By now it was almost dark, but there was still a seat on a passenger car
just starting out on the traction line, so I rolled into Brooklyn that evening just as it got dark. A quick walk down by the wharf assured me that the ferry would start again at first light and told me how much cash I had to hang on to to get across to Manhattan; there was enough left for a bed and two meals at a tavern nearby, though if I’d had anything worth stealing that I couldn’t keep under me, I’d have thought a long time before staying there. As it was, the fleas attacked pretty fiercely at first, but I was so tired that it didn’t matter to me, until morning anyway.
Breakfast was a big bowl of boiled potatoes and beef, plus all the corn bread I could cram in, which was quite a bit—the nanos had presumably expired, but I was still paying back the energy they had consumed.

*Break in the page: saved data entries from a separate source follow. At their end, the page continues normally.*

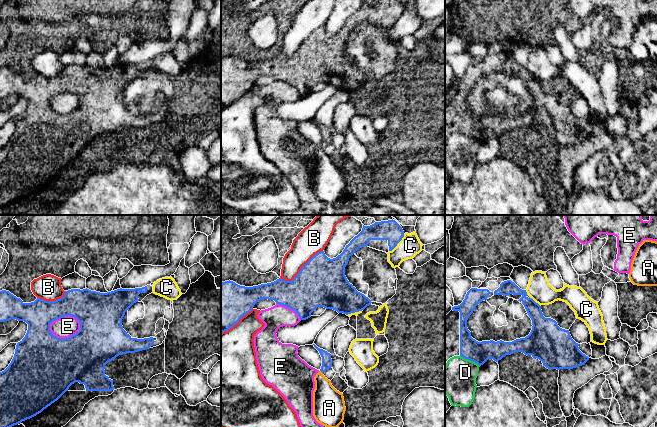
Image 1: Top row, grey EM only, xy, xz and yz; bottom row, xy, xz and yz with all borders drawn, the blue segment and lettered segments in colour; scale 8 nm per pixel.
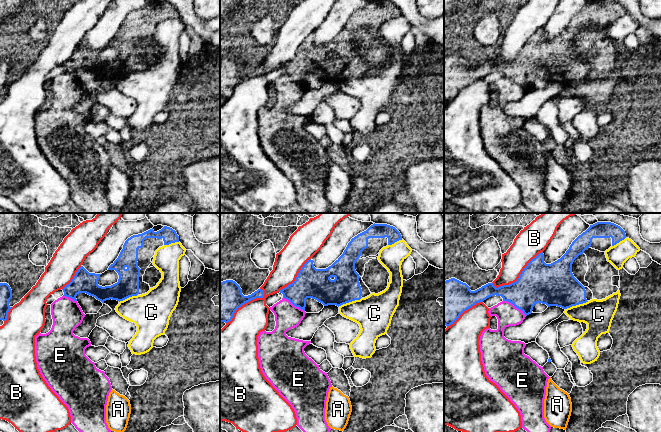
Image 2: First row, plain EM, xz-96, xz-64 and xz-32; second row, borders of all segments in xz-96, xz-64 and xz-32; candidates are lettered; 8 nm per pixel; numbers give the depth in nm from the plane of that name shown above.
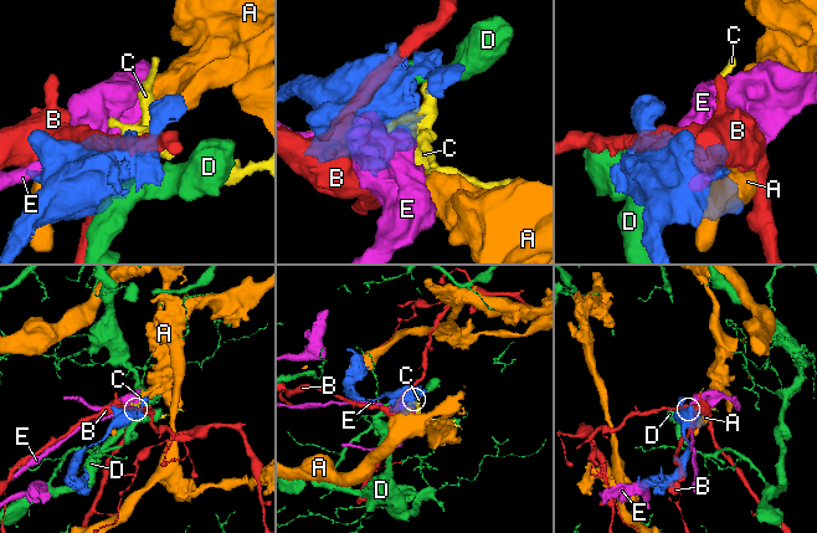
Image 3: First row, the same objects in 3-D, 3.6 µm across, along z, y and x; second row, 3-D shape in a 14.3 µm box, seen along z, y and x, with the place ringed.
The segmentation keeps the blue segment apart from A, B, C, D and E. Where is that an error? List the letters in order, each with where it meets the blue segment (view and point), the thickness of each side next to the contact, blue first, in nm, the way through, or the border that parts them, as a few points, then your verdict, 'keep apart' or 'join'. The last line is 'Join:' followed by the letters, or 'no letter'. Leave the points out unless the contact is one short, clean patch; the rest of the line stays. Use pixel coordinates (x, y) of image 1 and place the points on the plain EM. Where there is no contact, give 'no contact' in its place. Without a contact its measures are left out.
A: xz (321, 147) | 80/240 nm | keep apart
B: xz (301, 45) | 400/220 nm | keep apart
C: xz (398, 18) | 150/170 nm | keep apart
D: yz (470, 136) | 180/280 nm | keep apart
E: xy (62, 92) | 300/160 nm | keep apart
Join: no letter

It was chilly and gray but not raining when I walked down to the wharf and caught the ferry. The East River was as gray and flat as the sky, and there was no wind this morning, so we went over pretty quickly. Less than four hours after I’d gotten up, right about midmorning, I was on the wharf in Manhattan, completely broke and knowing only Morris’s address. It was even less impressive than my entrance into Boston. I hated to imagine what arriving in London would be like.
Well, nothing much to do for it; Morris, like most of the rich people, lived up higher and away from the water, so I started the short walk from the wharf up French Church Street to Broadway. There was more brick and stone than in Boston, and in general everything had an air of comfortable prosperity; I remembered that in my timeline Thomas Paine had said that the British moved the war to the Middle Colonies because there were more Tories there, and there were more Tories there because more men had more to lose. I could believe it, looking around me; here were thriving businesses, big new houses, all the signs of growing wealth in a city, and a lot fewer beggars than you would see on the same streets in my timeline. Hardly anything makes a city more attractive than enough work for everybody … I hoped that the progress we had created here would at least continue to provide that much.